[Material provided — start]

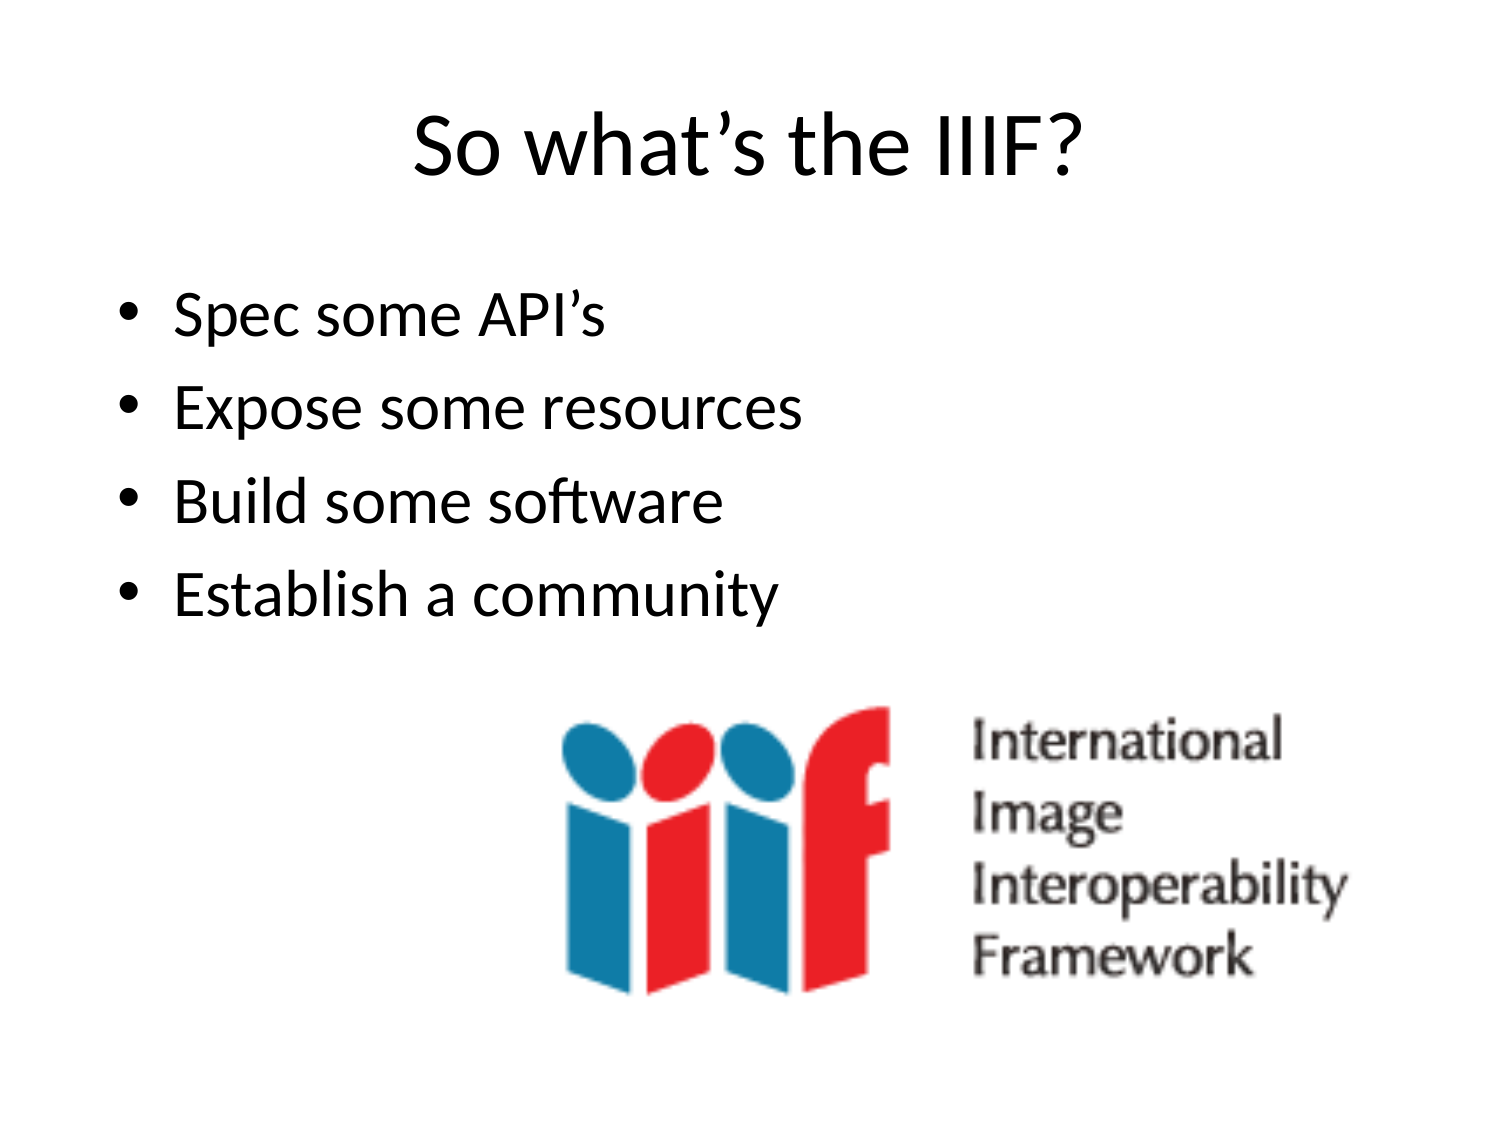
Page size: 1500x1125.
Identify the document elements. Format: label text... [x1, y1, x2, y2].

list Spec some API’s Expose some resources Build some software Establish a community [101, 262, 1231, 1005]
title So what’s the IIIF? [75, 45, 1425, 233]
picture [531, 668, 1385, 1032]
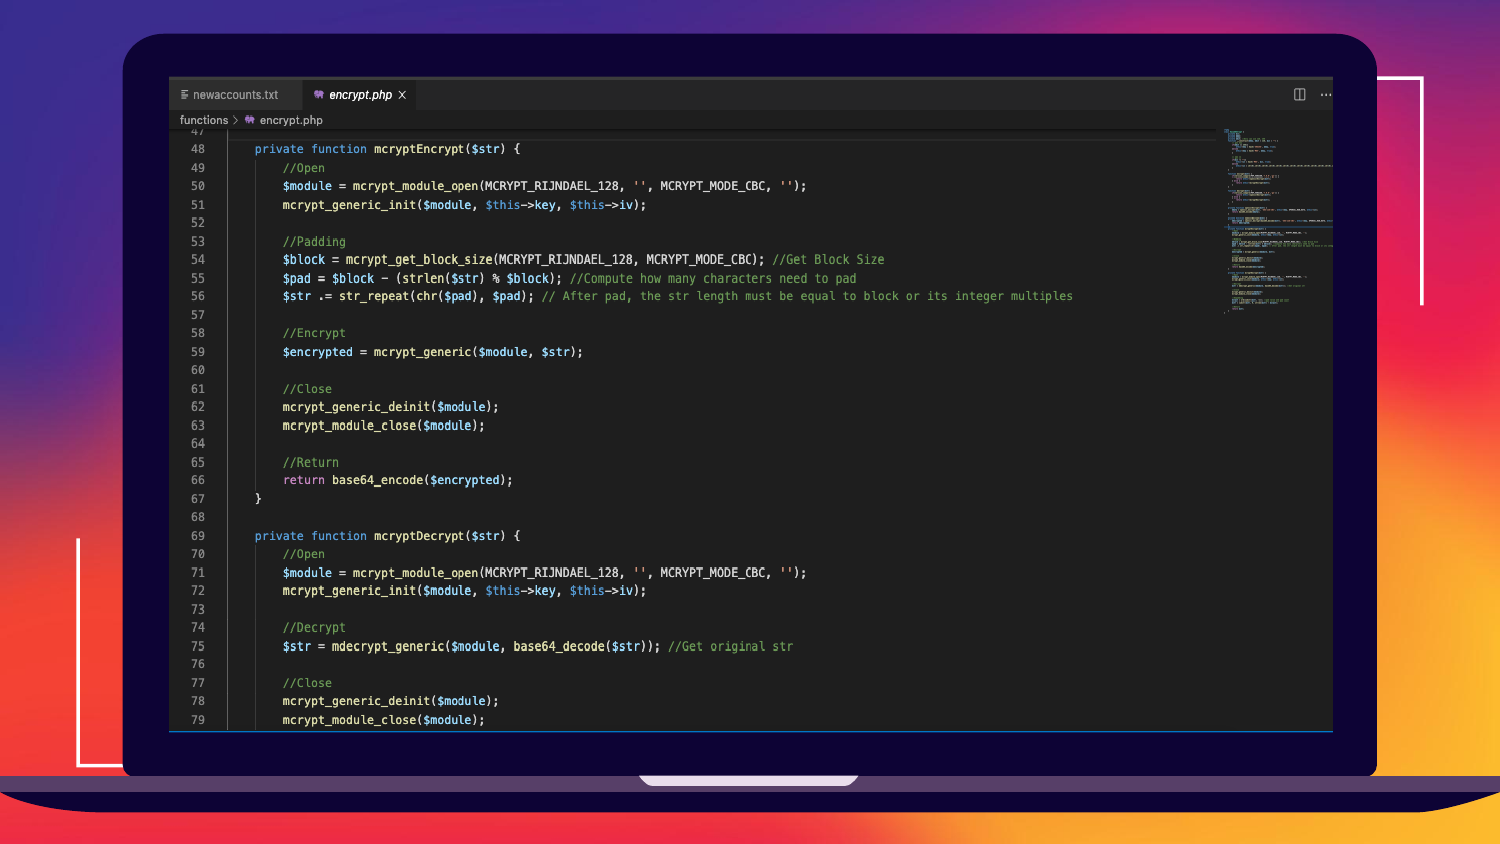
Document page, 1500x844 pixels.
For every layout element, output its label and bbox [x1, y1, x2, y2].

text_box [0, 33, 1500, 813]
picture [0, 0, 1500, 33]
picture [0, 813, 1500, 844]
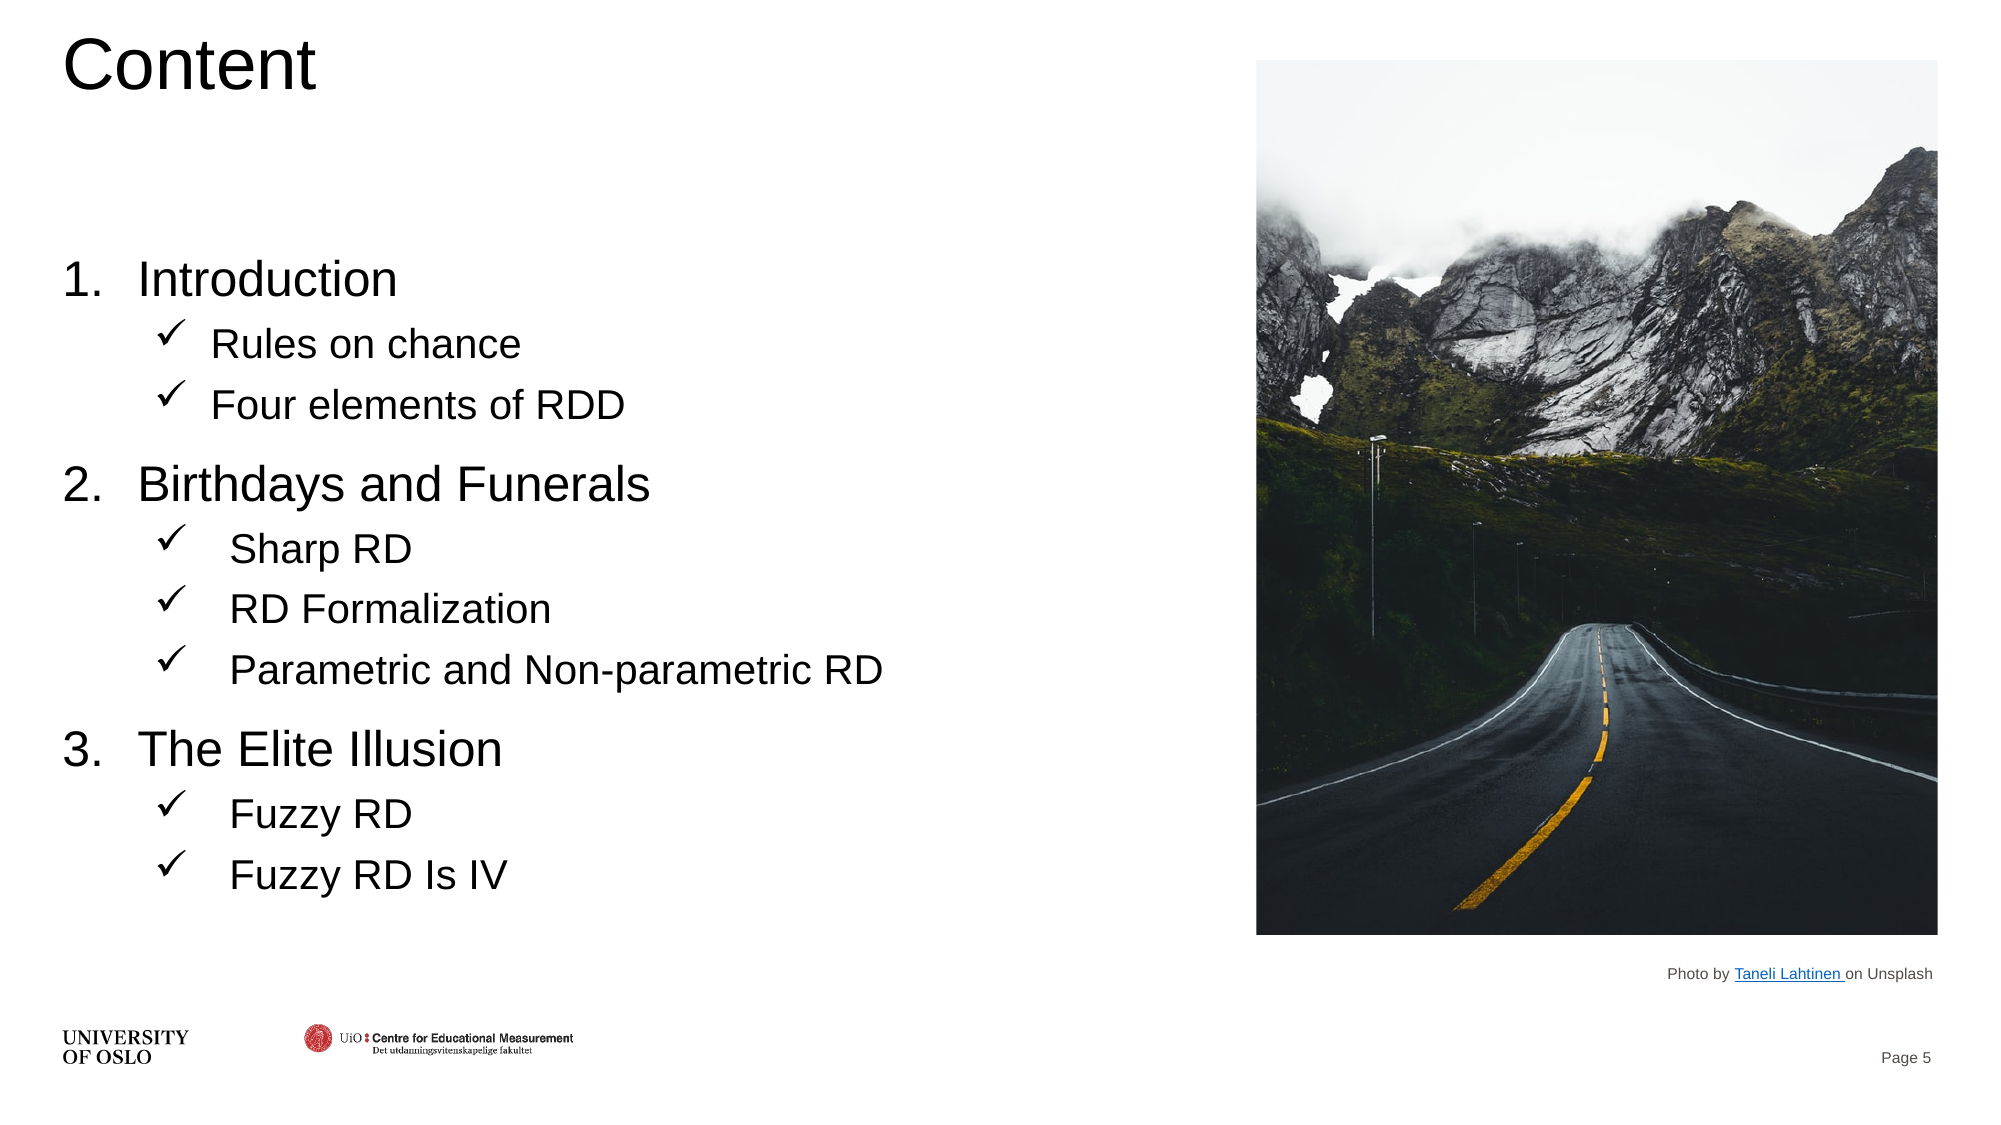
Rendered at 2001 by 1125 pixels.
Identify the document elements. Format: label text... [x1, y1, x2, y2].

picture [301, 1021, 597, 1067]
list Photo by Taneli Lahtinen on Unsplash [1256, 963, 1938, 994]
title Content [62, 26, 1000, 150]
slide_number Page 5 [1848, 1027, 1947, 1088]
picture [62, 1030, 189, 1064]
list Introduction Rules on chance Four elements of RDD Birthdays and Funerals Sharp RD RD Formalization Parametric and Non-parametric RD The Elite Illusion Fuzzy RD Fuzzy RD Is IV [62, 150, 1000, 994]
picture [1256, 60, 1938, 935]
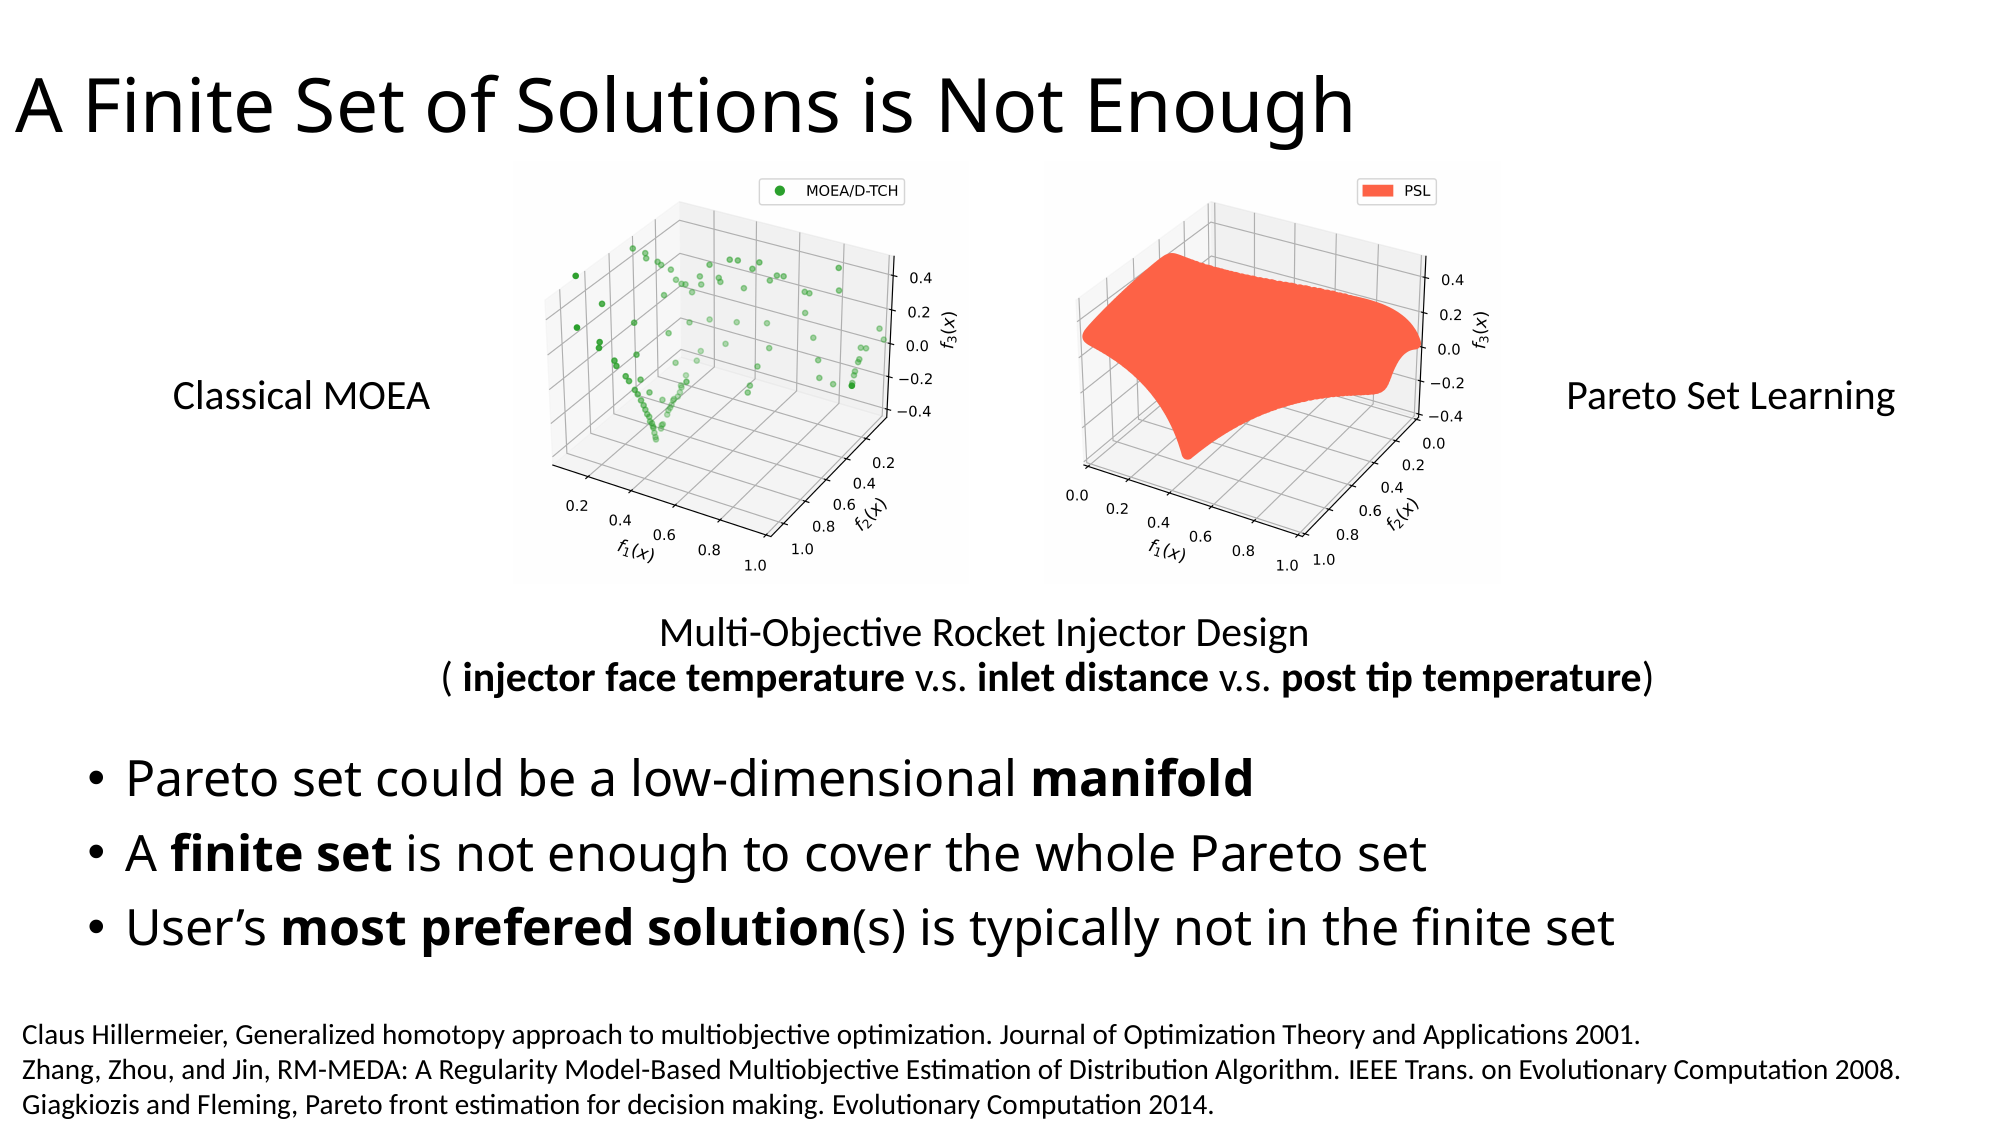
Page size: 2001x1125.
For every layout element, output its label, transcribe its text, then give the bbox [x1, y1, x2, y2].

[Material provided — finish]

For each line in the records that holds "size", show that line as it stands.

Page size: 1500x1125.
Page size: 2001x1125.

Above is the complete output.